Reliable AI Agents with Temporal and LangGraph

The Problem Agents Have

Every team that's shipped an autonomous or semi-autonomous agent to production has hit the same wall. The happy path is a demo. The real world is a mess of partial failures: the LLM call times out halfway through a 20-step plan, a tool returns a 503, the model produces a slightly wrong JSON that breaks the parser, the process restarts and loses state, a downstream service is rate-limited, the user walks away.

Most agent frameworks — LangGraph, CrewAI, AutoGen — give you a beautiful DAG of reasoning and a nightmare when any node fails. They're designed around the reasoning model, not around the durability model. You end up re-implementing retry logic, checkpointing, compensation, and observability by hand, poorly.

This post is about the pattern we use in production: LangGraph as the reasoning layer, Temporal as the durability layer. LangGraph decides what to do; Temporal ensures it actually gets done. The combination is more boring and more reliable than either alone.

Temporal In Two Paragraphs

Temporal is a durable execution engine. You write code that looks like a regular function — sequential, imperative, typed — but Temporal intercepts every external call and persists its inputs, outputs, and intermediate state to a database. If the worker process crashes mid-function, Temporal replays the function on a new worker and it continues from where it left off, deterministic and invisible to the caller.

The two primitives are workflows and activities. Workflows are the orchestration code — durable, deterministic, long-running. Activities are the side effects — API calls, database writes, LLM completions. Activities can be retried independently of the workflow. A workflow that runs for three weeks and survives a cluster failure is a supported use case, not a party trick.

Why This Fits Agents So Well

Agents are, structurally, long-running orchestrations of non-deterministic steps with heavy retry requirements. They are Temporal workflows wearing an LLM hat. Specifically:

LLM calls are activities. Retry on transient failure, timeout, invalid output.
Tool calls are activities. Same reasoning.
The reasoning loop is a workflow. It survives crashes; checkpoints are free.
Human approval is a signal. The workflow blocks on a Temporal signal, waits hours or days, and continues.
Compensation is a saga. If step 7 fails after step 5 charged a credit card, you run a compensation activity to refund.

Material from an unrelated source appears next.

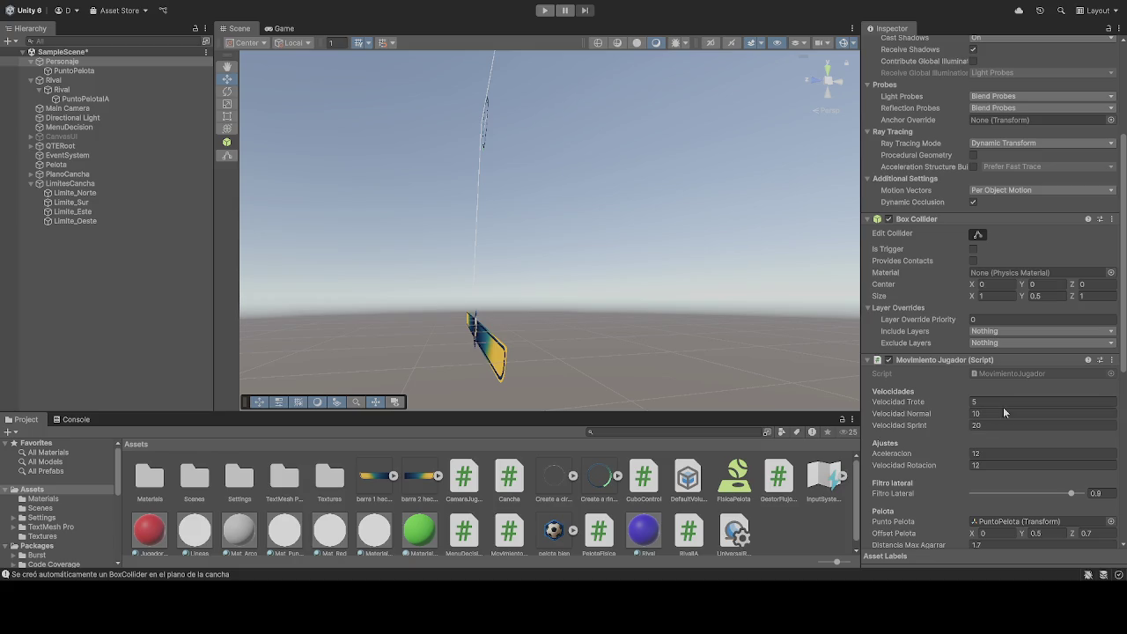
# Step: Set Personaje's Aceleracion to 25 and start a new play-test
pyautogui.scroll(-1, 1003, 407)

LangGraph, in this architecture, is a library called from a workflow, not a runtime. You use its state graph and reasoning patterns to decide the next action; Temporal executes it.

A Minimal Agent Workflow

Let's build a customer-support agent. It searches a knowledge base, calls a ticketing API, optionally escalates to a human, and sends a reply email. We'll use the Temporal Python SDK (1.8+) and LangGraph 0.3+.

Activities

Activities are just Python functions with a decorator. They run in a separate process from the workflow for safety.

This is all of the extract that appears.